Yeah, seconding cacao and Winnie the Proust. This doesn't work.

IANAAcountant and I don't get deep into the accounting part of the small business I work for, but we have a lot of non-profit clients, and multiple clients have floated the idea that we could reduce what they actually pay us by giving them a discount and then writing off the difference between our "normal" rate and what we bill them as an in kind donation. That way we get the "full value" of our services and they write us a smaller check. IOW, they're suggesting we do what you're thinking of doing.

As far as I know, we've been told by multiple accountants that the only 100% legitimate aboveboard no-red-flags way to do something like this would be for us to charge them whatever we charge them, and then we would turn around and write them an entirely separate check as a donation. That way there's a clear unambiguous paper trail - we've got a record of income from the non-profit we pay taxes on, and we've got a record of us donating to the non-profit, and nothing that suggests that we're trying to pull a fast one, we are officially just donating because we think they're a good cause. And then at tax time we've reduced our taxable income by donating money to non-profits.

In our case the problem with that is we'd need to do it a lot for a lot of clients, and it's just not really worth the person-hours to organize and keep track of it, and of course we can't pay staff and contractors and the electric bill and liability insurance and etc etc etc with in-kind donations, we need the actual money in our bank account.

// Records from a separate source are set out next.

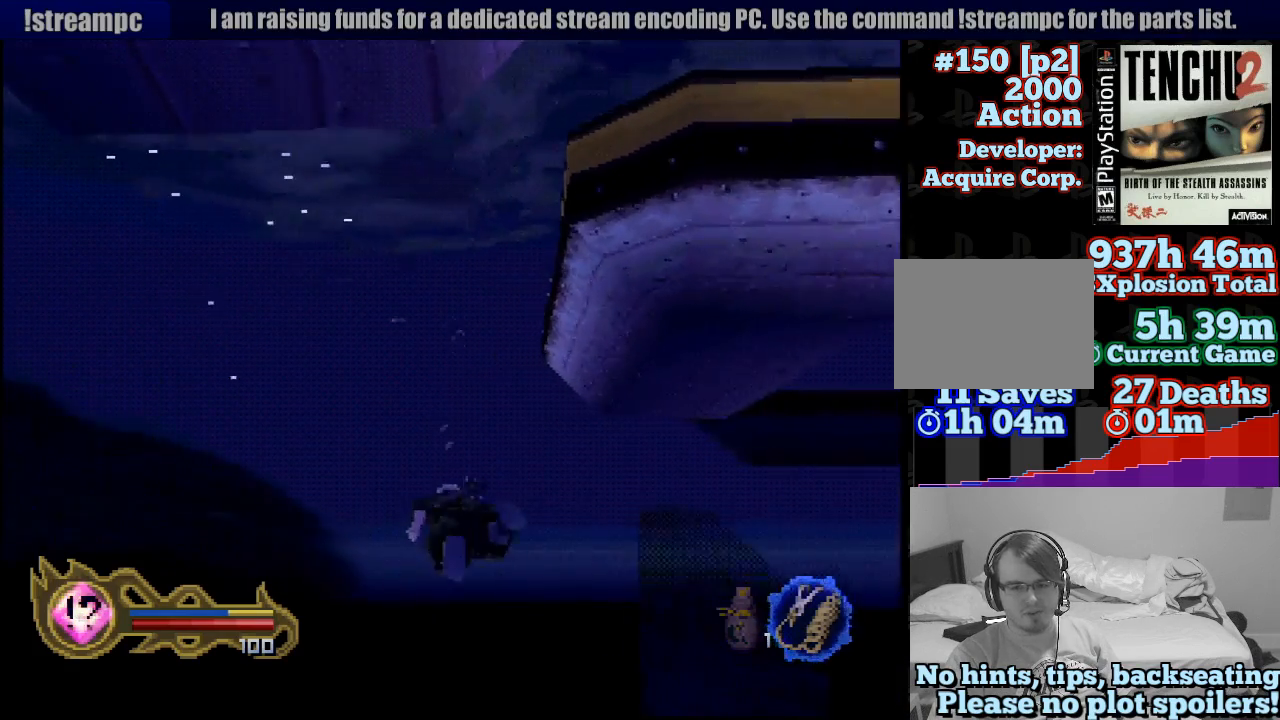
{"buttons": ["CROSS"], "left_stick": "center", "right_stick": "center", "events": [[117, "CROSS", "up"], [167, "left_stick", "right"], [200, "CROSS", "down"], [267, "left_stick", "down-right"], [283, "CROSS", "up"], [400, "CROSS", "down"], [433, "left_stick", "center"]]}
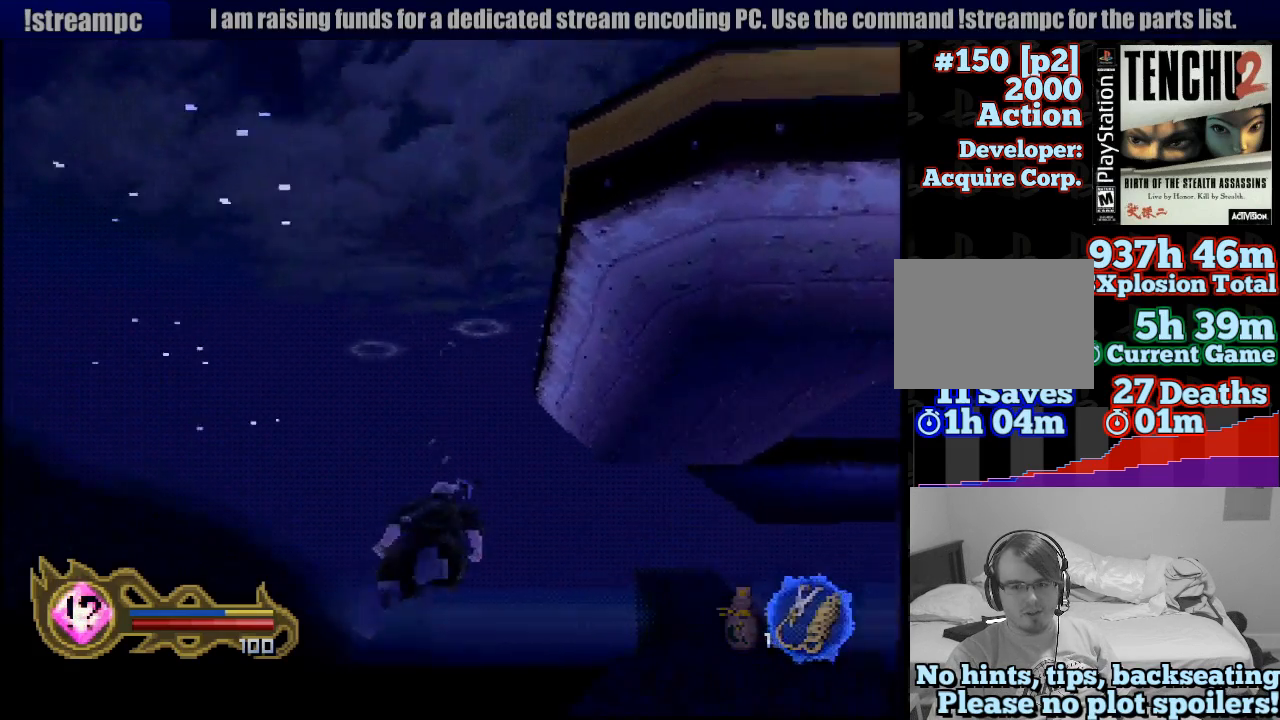
{"buttons": [], "left_stick": "down", "right_stick": "center", "events": [[17, "CROSS", "up"], [100, "CROSS", "down"], [117, "left_stick", "down"], [217, "CROSS", "up"], [300, "CROSS", "down"], [433, "CROSS", "up"]]}
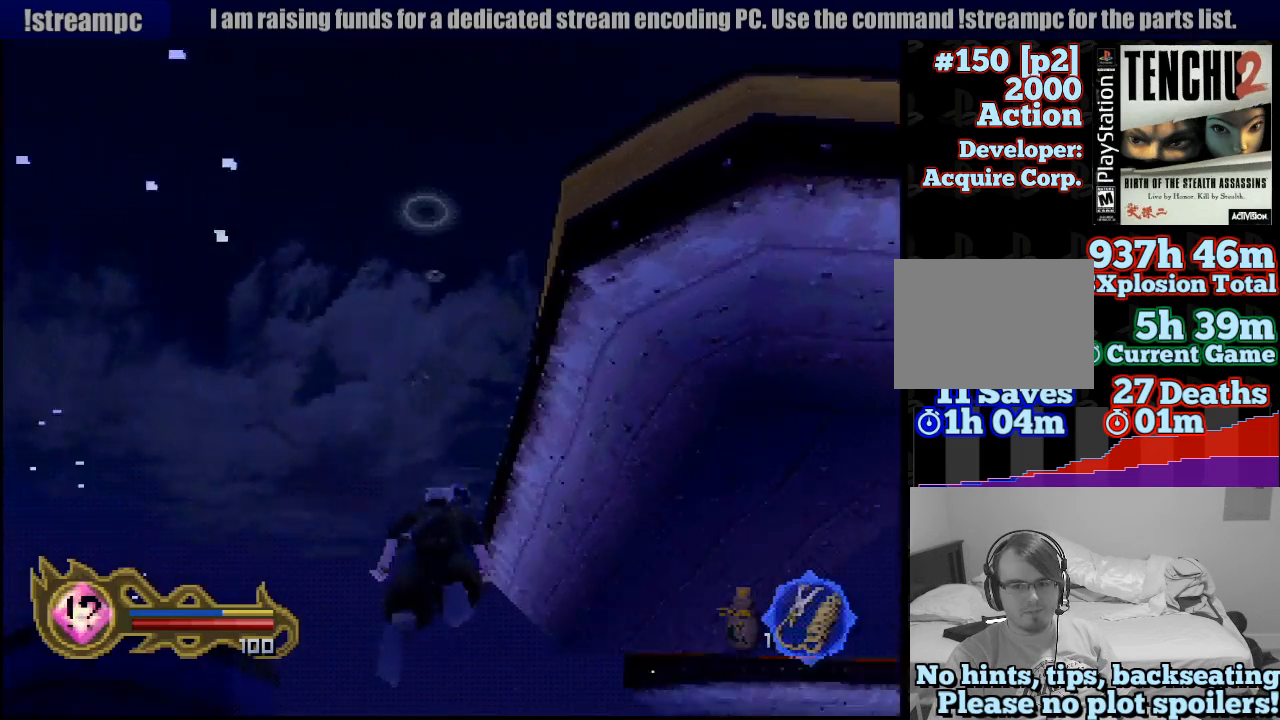
{"buttons": ["CROSS"], "left_stick": "center", "right_stick": "center", "events": [[17, "CROSS", "down"], [50, "left_stick", "down-right"], [133, "CROSS", "up"], [217, "CROSS", "down"], [317, "CROSS", "up"], [383, "CROSS", "down"], [500, "left_stick", "center"]]}
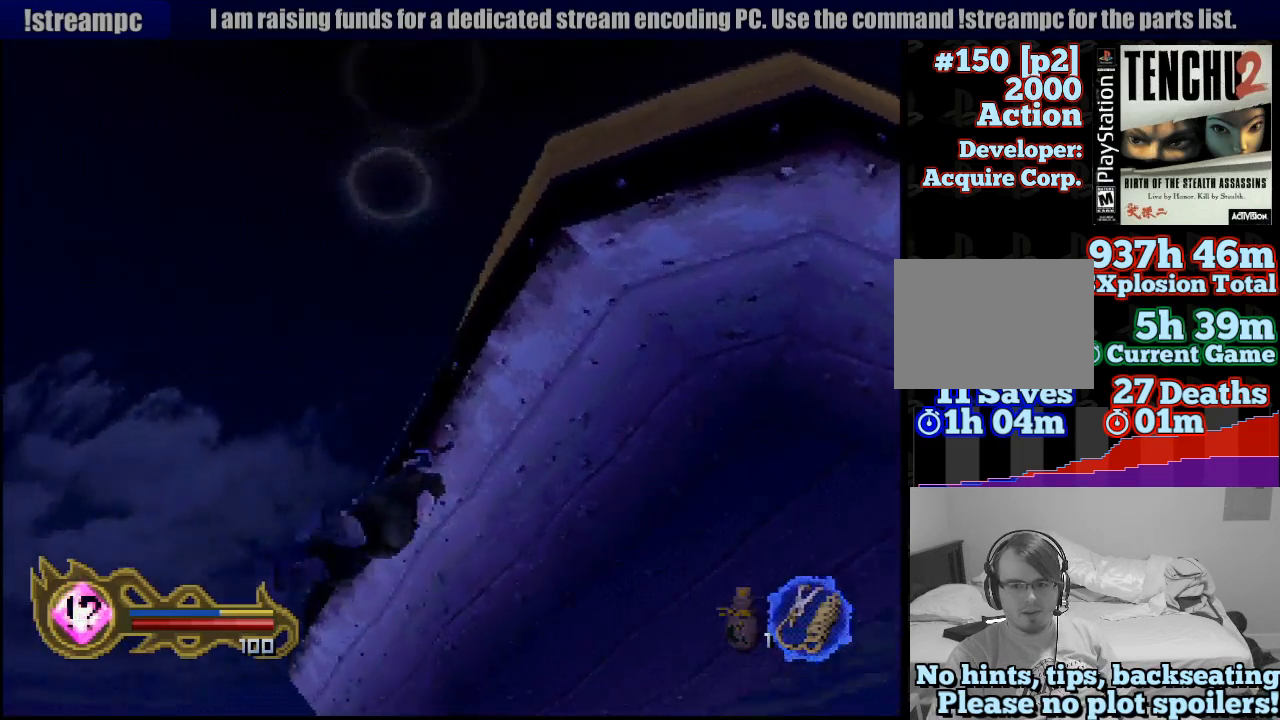
{"buttons": [], "left_stick": "center", "right_stick": "center", "events": [[50, "CROSS", "up"], [67, "CROSS", "down"], [133, "left_stick", "down"], [217, "CROSS", "up"], [233, "left_stick", "down-left"], [283, "CROSS", "down"], [417, "CROSS", "up"], [500, "left_stick", "center"]]}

So yeah, you just bill your non-profit clients 25% less, pay taxes on that income, and the "business value" of that 25% discount is that you can feel free to actually tell your non-profit clients that you're charging them a lower rate, and get repeat business from them and quite possibly more business as the non-profits in your area or of similar focus spread the word that you charge less for non-profit clients.
posted by soundguy99 at 5:39 AM on April 28, 2023 [1 favorite]

I also work in nonprofit fundraising; gifts-in-kind are designed to be gifts of physical objects ("materials or long-lived assets" is the technical wording) (a computer, a dental chair, a copier) and not service gifts.